Do you like both of these composer's symphonies and which do you prefer between the two?

Also consider the Hymn of Praise (Lobgesang) is not necessarily a symphony, but was listed as a symphony decades after Felix died. So if the choral symphony is holding you back from selecting Mendelssohn over Saint-Saens, don't let it.

Edit FYI: Not considering the string symphonies here.


----------



## realdealblues (Mar 3, 2010)

I love both. Mendelssohn's unfairly neglected 1st symphony is one of my absolute favorites. Absolutely thrilling and riveting! I probably lean towards Mendelssohn but might have to go back and listen to all the Symphonies from both so that they are all fresh in my mind before I vote.


----------



## Pugg (Aug 8, 2014)

I also voted both, depends on the day or week even.


----------



## Sina (Aug 3, 2012)

Well I don't know what's the use of the "neither" options in such poles (because I simply think you either see something in a piece or you don't. If you do, then you like it, and if you don't, it's not the end for that piece it's just you who didn't see anything special for yourself and why would anyone talk about anything he/she doesn't see?! It's the most useless thing for someone to declare his/her dislike for any piece of art in any form). But since I saw the option I voted.


----------



## AClockworkOrange (May 24, 2012)

I voted for both myself because these are two of my favourite Composers and I regard both of them highly.

My mood may favour one over the other from time to time but objectively I'd rate them roughly equal. Saint-Säens Symphonies tend to be wholly overlooked beyond the Organ Symphony.
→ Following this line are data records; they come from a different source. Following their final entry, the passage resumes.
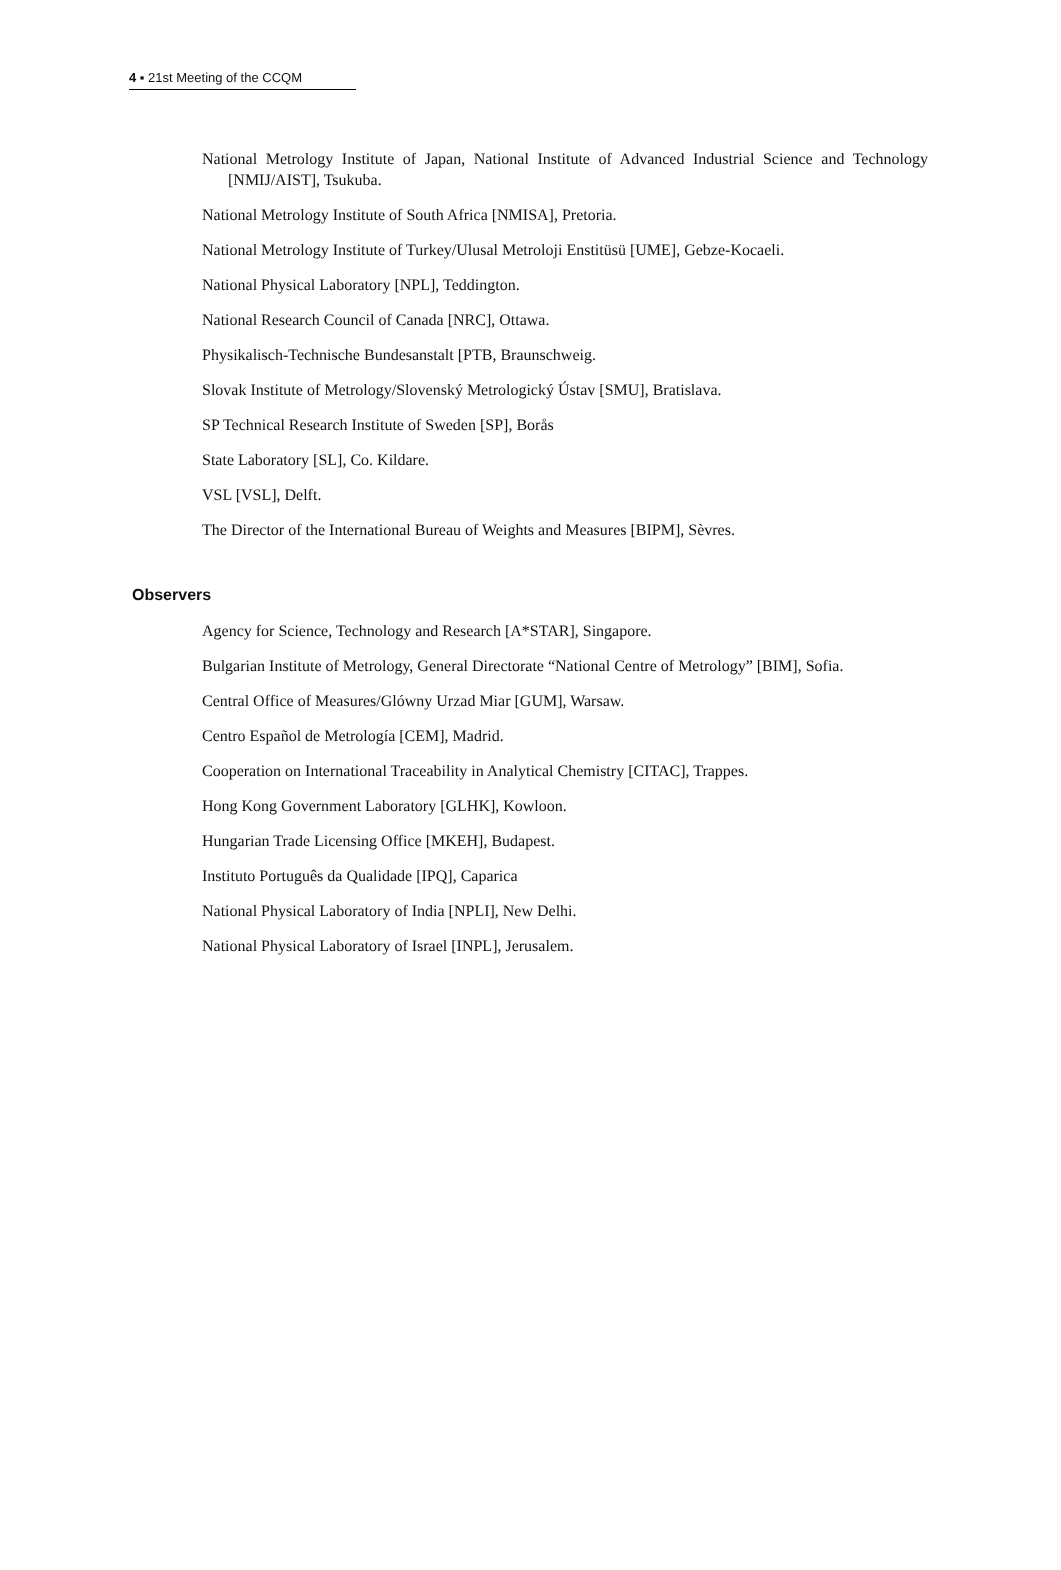4 ▪ 21st Meeting of the CCQM
National Metrology Institute of Japan, National Institute of Advanced Industrial Science and Technology [NMIJ/AIST], Tsukuba.
National Metrology Institute of South Africa [NMISA], Pretoria.
National Metrology Institute of Turkey/Ulusal Metroloji Enstitüsü [UME], Gebze-Kocaeli.
National Physical Laboratory [NPL], Teddington.
National Research Council of Canada [NRC], Ottawa.
Physikalisch-Technische Bundesanstalt [PTB, Braunschweig.
Slovak Institute of Metrology/Slovenský Metrologický Ústav [SMU], Bratislava.
SP Technical Research Institute of Sweden [SP], Borås
State Laboratory [SL], Co. Kildare.
VSL [VSL], Delft.
The Director of the International Bureau of Weights and Measures [BIPM], Sèvres.
Observers
Agency for Science, Technology and Research [A*STAR], Singapore.
Bulgarian Institute of Metrology, General Directorate “National Centre of Metrology” [BIM], Sofia.
Central Office of Measures/Glówny Urzad Miar [GUM], Warsaw.
Centro Español de Metrología [CEM], Madrid.
Cooperation on International Traceability in Analytical Chemistry [CITAC], Trappes.
Hong Kong Government Laboratory [GLHK], Kowloon.
Hungarian Trade Licensing Office [MKEH], Budapest.
Instituto Português da Qualidade [IPQ], Caparica
National Physical Laboratory of India [NPLI], New Delhi.
National Physical Laboratory of Israel [INPL], Jerusalem.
This latter work is not overrated but the previous Symphonies have so much to offer and and are often unfairly neglected.

I agree with RealDealBlues regarding Mendelssohn's First Symphony, an incredible piece indeed. The Fourth is possibly a shade overrated but it cannot be denied that it is a quality composition. I really enjoy the Third and Fifth Symphonies a great deal too.

So for me, a well earned, closely matched tie. With option for both, I'm taking it.


----------



## SixFootScowl (Oct 17, 2011)

I see a lot of support for Mendelssohn's first symphony. That one stands out for me also as a wonderful symphony, perhaps my favorite of the four/five. But I had to vote for both composers. I like all of it very much.


----------



## SixFootScowl (Oct 17, 2011)

Florestan said:


> Also consider the Hymn of Praise (Lobgesang) is not necessarily a symphony, but was listed as a symphony decades after Felix died. So if the choral symphony is holding you back from selecting Mendelssohn over Saint-Saens, don't let it.


This has been a very helpful thread for me. I had trouble with Lobgesang from the start. It's not that I don't like it but it just does not fit with the other symphonies. Now I can feel okay to remove it from my cycle on my player. I will still listen to it, but separately from the cycle. Note: I almost always listen to full symphony cycles rather than one symphony.


----------



## Pugg (Aug 8, 2014)

Florestan said:


> This has been a very helpful thread for me. I had trouble with Lobgesang from the start. It's not that I don't like it but it just does not fit with the other symphonies. Now I can feel okay to remove it from my cycle on my player. I will still listen to it, but separately from the cycle. Note: I almost always listen to full symphony cycles rather than one symphony.


I never could do that, all in good times.


----------